> **Tareas del ejercicio**:
[a] Responde según el texto sobre Julio Llamazares:
(i) ¿Qué río sigue el autor a pie en El río del olvido?
(ii) ¿Quién dirigió la película Flores de otro mundo?
(iii) ¿Quién hizo la adaptación al cine de Luna de lobos?
[b] Prolonga, por favor, el texto sobre Julio Llamazares a partir de su última oración.

> **Texto mostrado**:
------------------------------------
Yo vengo de una raza de pastores que perdió su libertad cuando perdió sus ganados y sus pastos.
Durante mucho tiempo mis antepasados cuidaron sus rebaños en la región donde se espesan el silencio y la retama.
Y no tuvieron otro dios que su existencia ni otra memoria/que el olvido
(La lentitud de los bueyes).




Hace ya mucho tiempo que camino hacia el norte, como un viajero gris perdido entre la niebla.




En el camino del norte, sin embargo, sólo mendigos locos me acompañan (Memoria de la nieve).




En todo caso, si este escritor leonés, afincado en Madrid, sólo hubiera escrito esta novela, tendríamos ante nosotros, de igual modo, a uno de los más lúcidos narradores de los últimos tiempos en lengua castellana. En realidad, no hace falta escribir muchas páginas para llegar a ser un escritor reconocido, como le ocurriera al mejicano/mexicano Juan Rulfo, quien por lo demás ha ejercido una influencia definitiva en muchos escritores, y que resulta evidente en La Lluvia amarilla, obra cumbre de Llamazares, traducida a varios idiomas, y representada en teatro. Ahora nos queda verla en cine.


Además de la novela mencionada, Julio Llamazares nos ha obsequiado obras como Luna de lobos, sobre la mítica figura del maquis, cuya adaptación al cine hizo otro leonés, “el camarada” Julio Sánchez Valdés (que estará en el mes de enero de 2010 en Tardes de Cine en Bembibre), o bien libros de viaje como El río del olvido o Tras-os-Montes. Algún día haré una reseña de esta magnífica obra con sabor portugués. 

El río del olvido es un viaje que el autor hace a pie, siguiendo el curso del Curueño, el río de su infancia, desde su muerte hasta su origen. Y recuerda la mejor literatura de viajes del maestro Carnicer, Donde Las Hurdes se llaman Cabrera.Además de su pasión viajera y su particular mirada del paisaje (“el paisaje es memoria... y fuente originaria y principal de la melancolía”), Llamazares ha trabajado como guionista y/o coguionista en películas del director leonés, Felipe Vega, y en una película memorable, Flores de otro mundo, cuya directora es Icíar Bollaín.
------------------------------------
> **Filas listadas**:
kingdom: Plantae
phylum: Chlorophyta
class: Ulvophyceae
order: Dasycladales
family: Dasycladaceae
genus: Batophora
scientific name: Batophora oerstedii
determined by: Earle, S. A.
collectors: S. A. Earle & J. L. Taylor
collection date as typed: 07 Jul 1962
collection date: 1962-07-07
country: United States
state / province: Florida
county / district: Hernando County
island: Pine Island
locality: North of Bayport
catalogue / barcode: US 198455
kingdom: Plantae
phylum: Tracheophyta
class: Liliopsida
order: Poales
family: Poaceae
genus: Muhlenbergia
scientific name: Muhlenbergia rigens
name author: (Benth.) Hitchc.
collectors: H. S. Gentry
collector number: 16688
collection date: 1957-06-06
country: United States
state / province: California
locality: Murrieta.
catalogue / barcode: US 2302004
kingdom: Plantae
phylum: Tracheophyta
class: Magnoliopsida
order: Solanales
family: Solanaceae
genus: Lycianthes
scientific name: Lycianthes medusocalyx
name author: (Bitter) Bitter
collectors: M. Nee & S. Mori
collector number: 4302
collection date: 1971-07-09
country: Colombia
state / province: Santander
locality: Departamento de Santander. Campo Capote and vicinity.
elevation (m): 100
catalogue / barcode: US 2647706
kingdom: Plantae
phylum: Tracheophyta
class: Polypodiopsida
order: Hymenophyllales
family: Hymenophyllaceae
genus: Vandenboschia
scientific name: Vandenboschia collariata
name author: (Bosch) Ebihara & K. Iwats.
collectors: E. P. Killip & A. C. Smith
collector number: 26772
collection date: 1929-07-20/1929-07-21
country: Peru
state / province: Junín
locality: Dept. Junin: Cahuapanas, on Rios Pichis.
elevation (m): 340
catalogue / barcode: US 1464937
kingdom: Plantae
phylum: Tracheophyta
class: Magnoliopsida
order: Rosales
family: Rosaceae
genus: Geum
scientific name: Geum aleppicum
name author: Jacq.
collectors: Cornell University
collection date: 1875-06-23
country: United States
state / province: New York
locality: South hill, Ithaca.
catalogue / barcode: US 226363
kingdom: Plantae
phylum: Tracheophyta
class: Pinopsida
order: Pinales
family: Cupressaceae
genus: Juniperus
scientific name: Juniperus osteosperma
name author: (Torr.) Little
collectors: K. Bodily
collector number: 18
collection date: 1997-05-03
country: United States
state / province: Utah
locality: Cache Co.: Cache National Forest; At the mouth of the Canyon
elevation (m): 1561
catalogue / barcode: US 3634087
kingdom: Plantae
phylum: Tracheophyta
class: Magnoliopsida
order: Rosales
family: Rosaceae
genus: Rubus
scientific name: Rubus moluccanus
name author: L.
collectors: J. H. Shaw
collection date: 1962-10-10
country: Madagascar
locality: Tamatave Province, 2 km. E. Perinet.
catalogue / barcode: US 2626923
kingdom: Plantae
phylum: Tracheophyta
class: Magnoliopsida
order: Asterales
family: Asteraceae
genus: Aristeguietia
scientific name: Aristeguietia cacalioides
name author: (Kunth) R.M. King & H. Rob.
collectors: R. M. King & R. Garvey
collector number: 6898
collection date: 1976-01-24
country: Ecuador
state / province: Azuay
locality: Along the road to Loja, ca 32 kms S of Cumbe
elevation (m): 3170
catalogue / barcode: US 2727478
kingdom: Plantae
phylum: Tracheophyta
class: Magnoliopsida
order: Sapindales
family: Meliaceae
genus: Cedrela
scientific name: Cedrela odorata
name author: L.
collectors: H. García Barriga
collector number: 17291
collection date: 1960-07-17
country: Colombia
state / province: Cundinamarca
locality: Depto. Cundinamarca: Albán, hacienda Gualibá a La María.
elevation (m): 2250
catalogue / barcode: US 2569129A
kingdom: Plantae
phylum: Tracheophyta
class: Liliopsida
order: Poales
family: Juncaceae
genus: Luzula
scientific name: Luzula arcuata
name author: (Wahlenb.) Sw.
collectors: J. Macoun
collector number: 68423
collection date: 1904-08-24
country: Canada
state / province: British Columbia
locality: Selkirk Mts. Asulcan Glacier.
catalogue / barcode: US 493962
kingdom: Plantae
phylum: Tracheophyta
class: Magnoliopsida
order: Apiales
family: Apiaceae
------------------------------------
> **Respuestas**:
[a]
(i) El Curueño, el río de su infancia.
(ii) Icíar Bollaín.
(iii) Julio Sánchez Valdés.

[b]
La primera vez que supe de la existencia de Llamazares debió de ser cuando lo vi en la película, El Filandón, del director berciano Chema Sarmiento (invitado en las primeras Tardes de cine de Bembibre). Recuerdo aquel relato suyo, que transcurre en el pantano del Porma, entre la alucinación y la noche azulada de un pueblo en ruinas, impregnado de aromas rulfianos, y un poema, Fresas, leído por el propio Llamazares, que dejó una profunda huella en la retina de mi memoria:
Entre las truchas muertas y la herrumbre,fresas.Junto a las fábricas abandonadas, fresas.Bajo la bóveda del cielo, muñecas mutiladas y lágrimas románicas y fresas.Por todas partes, un sol de nata negra y fresas, fresas, fresas.Consumación de la leyenda: en losglaciares, la venganza.Y, en los espacios asimétricos del tiempo,un relato de amor que la distancia niega y ocas decapitadas sobrevolando mi corazón. Por todas partes, un sol de nata negra y fresas, fresas, fresas...Es probable que su pasión por el cine le llevara a escribir Escenas de cine mudo, constituido por varios capítulos, en los que la realidad se impone como una fotografía en blanco y negro, entre los que destacaría Retrato de un fantasma, La colina del diablo, Pulmones de piedra, La memoria enterrada, La vida en blanco y negro, Huérfano en la catedral o Se vive solamente una vez, que dedica al British Bar de Lisboa, en Cais do Sodré, donde hay un reloj cuyas agujas y el tiempo discurren al revés. De este asunto también doy cuenta en Lisboa, cidade miraouro, recogido en Viajes sin mapa.
En el penúltimo capítulo de Escenas de cine mudo, Uvas de perro, Llamazares menciona las fotos de Juan Rulfo, que el escritor hizo cuando recorría como viajante los pueblos de todo México/Méjico. “Rulfo… sabía que las fotos tienen que ver con la muerte”. “En sus fotografías –escribe Carlos Fuentes-, Juan Rulfo resucita al pueblo entero de Pedro Páramo y El Llano en llamas para darle su actualidad más precisa y más preciosa”.
Sólo una vez tuve la ocasión de hablar con Julio Llamazares. Fue en León, en la terraza de un bar, que está en uno de los soportales de la Plaza Mayor. Creo recordar que era El Universal. Han pasado varios años desde entonces, pero ahora me gustaría volver a verlo. Ojalá viniera a la presentación, en el Albéitar de León, de Elogio de la distancia.